Toronto saw more than 500 opioid overdose deaths in 2020, a record number that the city's top public official said Wednesday is worrying.

According to preliminary data from Ontario's coroner's office, 521 confirmed opioid overdose deaths were recorded in last year, a 78 per cent increase from 2019 and a 280 per cent increase from 2015.

"This is just yet another tragedy on top of the tragedies that we have suffered through COVID-19," Dr. Eileen de Villa, Toronto's medical officer of health, said in an interview with CP24.

"I cannot tell you enough how disheartened I am and how concerned I was to see the numbers in respect of opioid overdose-related deaths."

Many public health officials and advocates have said that the coronavirus pandemic has exacerbated the opioid crisis.

TPH said that Toronto paramedics were getting an average of 13 calls per month for suspected fatal opioid overdoses before COVID-19 hit. However, it has increased to 26 calls per month during the pandemic.

"It is very much still a concern in our minds. Obviously, addressing it has been made more challenging as a result of the number of measures that had to be put in place in order to manage the COVID-19 pandemic," de Villa said.

"So, lots of work for us to do on this front."

Earlier this month, the city saw its "worst cluster" of suspected overdose deaths since TPH began collecting data in 2017, including a record of five suspected opioid overdose fatalities in a day.

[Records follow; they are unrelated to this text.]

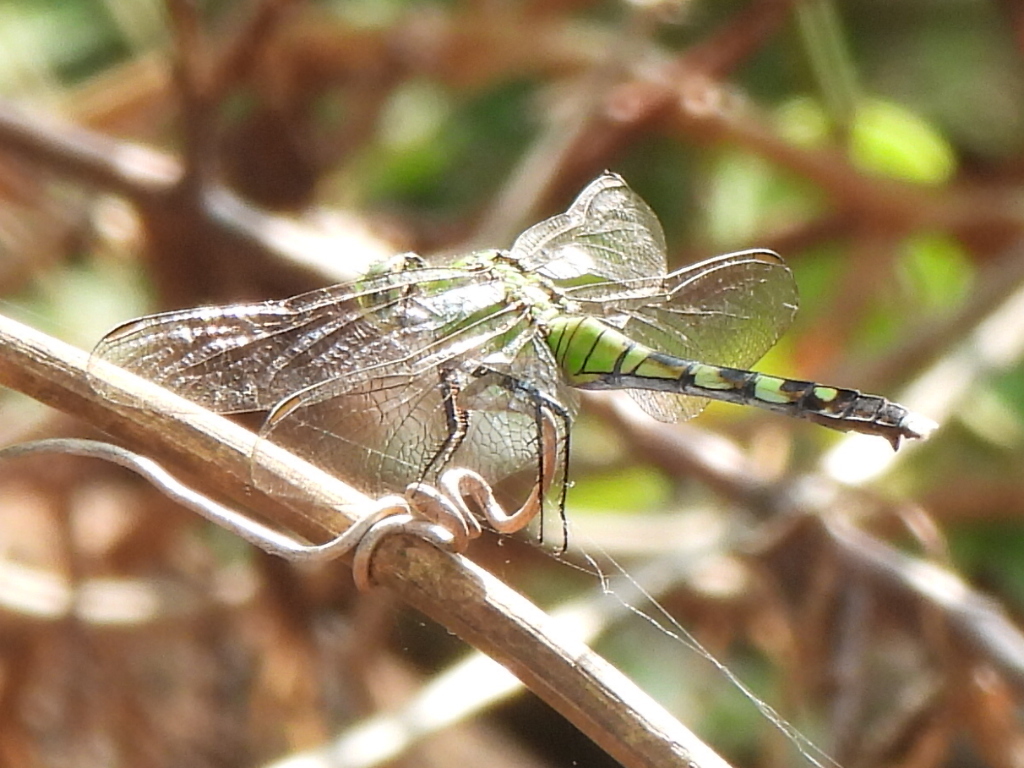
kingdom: Animalia
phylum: Arthropoda
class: Insecta
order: Odonata
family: Libellulidae
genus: Erythemis
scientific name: Erythemis simplicicollis
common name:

TPH said Drug Checking Services has also detected an increase of toxic and unpredictable contaminants in the unregulated drug supply in the city.

To address the worsening crisis, TPH said it is coordinating and providing evidence-based harm reduction support at city hotels and shelters and expanding supervised consumption services.

"Any life lost to a drug overdose is preventable and thus unacceptable. The experts are clear that harm reduction programs will save lives and that's why the city and Toronto Public Health has worked to implement those programs in our city with the help of the Government of Canada," Mayor John Tory said in a statement.

"I am determined to keep working with the other governments to help people with substance use issues, to expand treatment programs, and to save lives. Much of this should properly be done by our healthcare system and I look to the province for increased initiative."

Earlier Wednesday, a report from the Ontario Drug Policy Research Network found that fatal opioid overdoses were up more than 75 per cent last year. Between March 2020 and December 2020, 2,050 people in Ontario died of opioid overdoses – the vast majority were accidental.

Dr. Tara Gomes, one of the authors of the report, told CP24 that they wanted to look at how fatal overdoses have changed since the pandemic began.

"I've seen that they have increased dramatically. There's nearly an 80 per cent increase in the number of opioid-related deaths between March and December of 2020. And that the circumstances around those deaths are really changing as well," Gomes said.

"The drug supply is increasingly unpredictable. People are dying, and they're alone. They are not able to always access the same degree of services that they were able to in the past. I think that all of that is really coming together to create a really dangerous environment and one where we're seeing a tragic circumstance of huge loss of life throughout the pandemic due to opioid overdose."